Les protéines peuvent-elles être le levier de la transition alimentaire ? C’est la question que se sont posés le sénateur Les Républicains, Arnaud Bazin et le député Démocrate, Philippe Bolo, tous deux membres de l’Office parlementaire d’évaluation des choix scientifiques et technologiques (OPECST).
Chaque jour, les Français consomment largement les recommandations de protéines requises. En proportion, cet apport en protéines provient au 2/3 de protéines animales et, au tiers restant, de protéines végétales. Outre les spécificités de chaque type d’aliments, les recommandations internationales optent pour un mix alimentaire de 50/50.
12 % du CO2 mondial lié à l’élevage
La consommation excessive de certaines protéines a des effets délétères sur la santé comme la surconsommation de viande rouge qui est associée aux cancers colorectaux et maladies cardiovasculaires. Mais les effets se font également ressentir au niveau environnemental. L’élevage, qui permet de fournir les protéines animales, est responsable de 12 % des émissions mondiales de gaz à effets de serre et 70 à 75 % des terres agricoles dans le monde sont réservées à la production d’aliments pour animaux.
Au vu de ces données, le rapport de l’Office opte pour un « affinage » de la connaissance de l’impact environnemental des aliments consommés. Le consommateur doit ensuite pouvoir comparer l’apport des protéines alternatives et leur impact environnemental avec les protéines conventionnelles.
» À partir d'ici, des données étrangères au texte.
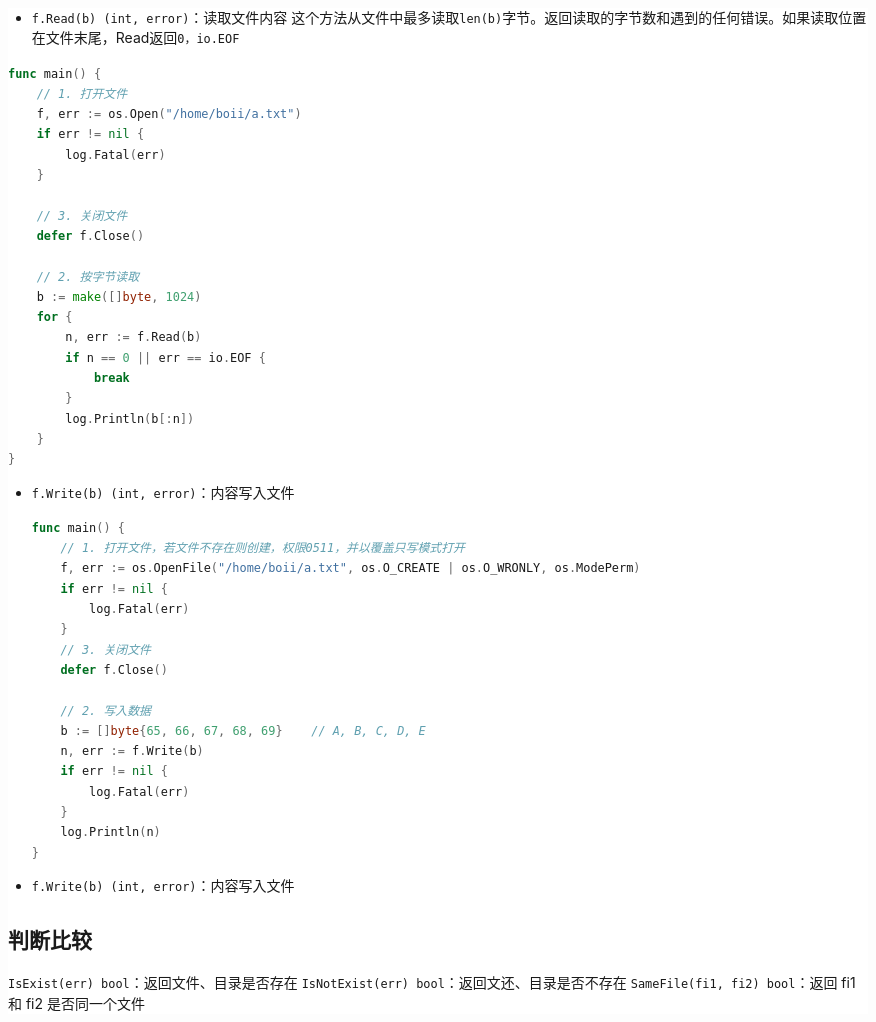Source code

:- `f.Read(b) (int, error)`：读取文件内容
这个方法从文件中最多读取`len(b)`字节。返回读取的字节数和遇到的任何错误。如果读取位置在文件末尾，Read返回`0，io.EOF`

```go
func main() {
    // 1. 打开文件
    f, err := os.Open("/home/boii/a.txt")
    if err != nil {
        log.Fatal(err)
    }

    // 3. 关闭文件
    defer f.Close()

    // 2. 按字节读取
    b := make([]byte, 1024)
    for {
        n, err := f.Read(b)
        if n == 0 || err == io.EOF {
            break
        }
        log.Println(b[:n])
    }
}
```
- `f.Write(b) (int, error)`：内容写入文件
    ```go
    func main() {
        // 1. 打开文件，若文件不存在则创建，权限0511，并以覆盖只写模式打开
        f, err := os.OpenFile("/home/boii/a.txt", os.O_CREATE | os.O_WRONLY, os.ModePerm)
        if err != nil {
            log.Fatal(err)
        }
        // 3. 关闭文件
        defer f.Close()
    
        // 2. 写入数据
        b := []byte{65, 66, 67, 68, 69}    // A, B, C, D, E
        n, err := f.Write(b)
        if err != nil {
            log.Fatal(err)
        }
        log.Println(n)
    }
    ```



- `f.Write(b) (int, error)`：内容写入文件

## 判断比较
`IsExist(err) bool`：返回文件、目录是否存在
`IsNotExist(err) bool`：返回文还、目录是否不存在
`SameFile(fi1, fi2) bool`：返回 fi1 和 fi2 是否同一个文件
Il est également encouragé à développer la production de légumineuses. Selon les travaux scientifiques récents, une alimentation totalement végétale peut apporter les protéines en quantité et qualité suffisantes.
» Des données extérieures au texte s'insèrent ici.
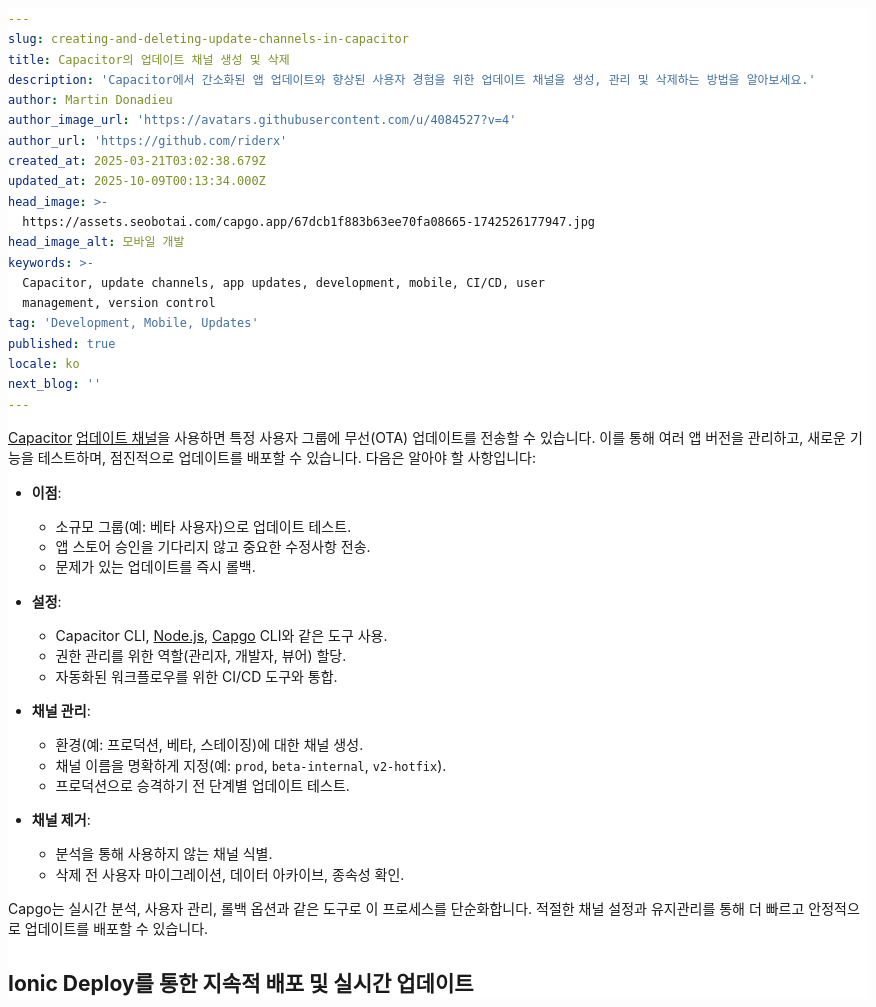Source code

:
 ```yaml
---
slug: creating-and-deleting-update-channels-in-capacitor
title: Capacitor의 업데이트 채널 생성 및 삭제
description: 'Capacitor에서 간소화된 앱 업데이트와 향상된 사용자 경험을 위한 업데이트 채널을 생성, 관리 및 삭제하는 방법을 알아보세요.'
author: Martin Donadieu
author_image_url: 'https://avatars.githubusercontent.com/u/4084527?v=4'
author_url: 'https://github.com/riderx'
created_at: 2025-03-21T03:02:38.679Z
updated_at: 2025-10-09T00:13:34.000Z
head_image: >-
  https://assets.seobotai.com/capgo.app/67dcb1f883b63ee70fa08665-1742526177947.jpg
head_image_alt: 모바일 개발
keywords: >-
  Capacitor, update channels, app updates, development, mobile, CI/CD, user
  management, version control
tag: 'Development, Mobile, Updates'
published: true
locale: ko
next_blog: ''
---
```

[Capacitor](https://capacitorjs.com/) [업데이트 채널](https://capgo.app/docs/webapp/channels/)을 사용하면 특정 사용자 그룹에 무선(OTA) 업데이트를 전송할 수 있습니다. 이를 통해 여러 앱 버전을 관리하고, 새로운 기능을 테스트하며, 점진적으로 업데이트를 배포할 수 있습니다. 다음은 알아야 할 사항입니다:

-   **이점**:
    
    -   소규모 그룹(예: 베타 사용자)으로 업데이트 테스트.
    -   앱 스토어 승인을 기다리지 않고 중요한 수정사항 전송.
    -   문제가 있는 업데이트를 즉시 롤백.
-   **설정**:
    
    -   Capacitor CLI, [Node.js](https://nodejs.org/en), [Capgo](https://capgo.app/) CLI와 같은 도구 사용.
    -   권한 관리를 위한 역할(관리자, 개발자, 뷰어) 할당.
    -   자동화된 워크플로우를 위한 CI/CD 도구와 통합.
-   **채널 관리**:
    
    -   환경(예: 프로덕션, 베타, 스테이징)에 대한 채널 생성.
    -   채널 이름을 명확하게 지정(예: `prod`, `beta-internal`, `v2-hotfix`).
    -   프로덕션으로 승격하기 전 단계별 업데이트 테스트.
-   **채널 제거**:
    
    -   분석을 통해 사용하지 않는 채널 식별.
    -   삭제 전 사용자 마이그레이션, 데이터 아카이브, 종속성 확인.

Capgo는 실시간 분석, 사용자 관리, 롤백 옵션과 같은 도구로 이 프로세스를 단순화합니다. 적절한 채널 설정과 유지관리를 통해 더 빠르고 안정적으로 업데이트를 배포할 수 있습니다.

## Ionic Deploy를 통한 지속적 배포 및 실시간 업데이트

<iframe src="https://www.youtube.com/embed/I7PC3O4q1ug" aria-label="YouTube video player" frameborder="0" allow="accelerometer; autoplay; clipboard-write; encrypted-media; gyroscope; picture-in-picture; web-share" referrerpolicy="strict-origin-when-cross-origin" style="width: 100%; height: 500px;" allowfullscreen></iframe>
Des protéines de laboratoire
Mais l’alimentation en protéine ne réside pas forcément dans le choix binaire animal-végétal. « Ce sont de nouvelles protéines qui ont agité les médias ces dernières années », souligne le sénateur Arnaud Bazin.
Grâce aux progrès de la science et à la découverte de nouvelles technologies, des protéines alternatives ont émergé. C’est le cas de la fermentation de précision qui, via des protéines synthétisées, permet la production d’une protéine cible et non l’ensemble des composants d’un produit d’origine animale. L’impact environnemental est alors considérablement réduit. La culture cellulaire (ou viande de synthèse) quant à elle vise à imiter la protéine animale. Mais cette technologie, encore en développement, requiert un processus de production complexe qui se révèle particulièrement coûteux. L’Office recommande la poursuite des recherches dans ce sens tout en offrant une pédagogie aux consommateurs.
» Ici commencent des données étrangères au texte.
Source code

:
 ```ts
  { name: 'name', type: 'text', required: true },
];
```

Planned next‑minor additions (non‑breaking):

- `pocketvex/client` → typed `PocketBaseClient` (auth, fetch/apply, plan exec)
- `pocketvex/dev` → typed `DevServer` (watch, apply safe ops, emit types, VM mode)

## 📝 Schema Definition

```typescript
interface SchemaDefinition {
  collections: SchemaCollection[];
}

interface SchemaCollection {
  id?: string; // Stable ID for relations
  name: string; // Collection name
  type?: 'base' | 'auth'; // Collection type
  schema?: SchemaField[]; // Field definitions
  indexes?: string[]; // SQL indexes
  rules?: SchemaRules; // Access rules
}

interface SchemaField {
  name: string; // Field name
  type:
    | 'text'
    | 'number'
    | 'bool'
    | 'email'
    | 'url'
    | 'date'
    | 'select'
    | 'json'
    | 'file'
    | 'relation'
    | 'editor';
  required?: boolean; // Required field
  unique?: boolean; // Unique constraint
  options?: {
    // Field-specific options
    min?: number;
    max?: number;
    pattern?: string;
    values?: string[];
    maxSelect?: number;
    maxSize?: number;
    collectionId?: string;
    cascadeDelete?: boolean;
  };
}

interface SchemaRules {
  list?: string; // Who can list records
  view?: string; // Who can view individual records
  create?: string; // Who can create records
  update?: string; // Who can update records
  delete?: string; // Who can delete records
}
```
Des insectes et des algues
D’autres formes de protéines pourraient tout aussi bien venir agrémenter notre mix alimentaire, à condition que leur consommation soit démystifiée. Vertueuse sur le plan environnemental et riche en protéines, la consommation d’insectes ne va pas de soi en France à l’inverse des pays africains ou asiatiques. Tout comme les algues, riches en protéines et avec un bilan carbone quasiment irréprochable, leur consommation reste très marginale notamment à cause de l’incertitude sur les débouchés auprès des consommateurs. Ainsi, l’Office insiste tout particulièrement sur la préservation du savoir-faire acquis dans la production de ces nouvelles protéines.
« Un pilier de la gastronomie »
Mais comment remporter la bataille de la transformation des habitudes alimentaires ? Si la végétalisation de l’alimentation progresse dans le pays, elle reste tout de même faible en comparaison à la protéine animale. Seulement 2,4 % des Français déclarent ne pas manger de viande. La consommation de viande a tout de même diminué dans le pays puisqu’elle est passée de 90 à 83 kg par personne et par an entre le début des années 2000 et le début des années 2020. Pour Arnaud Bazin et Philippe Bolo, la mutation vers un régime alimentaire plus soutenable passe par une meilleure communication sur les différents types de protéines et par le soutien accru des offres alimentaires contenant des protéines d’origine variée. L’Office met cependant un point d’honneur à ne pas « diaboliser la consommation de viande » car au-delà des apports en protéines et en micronutriments, elle « reste un pilier de la gastronomie ».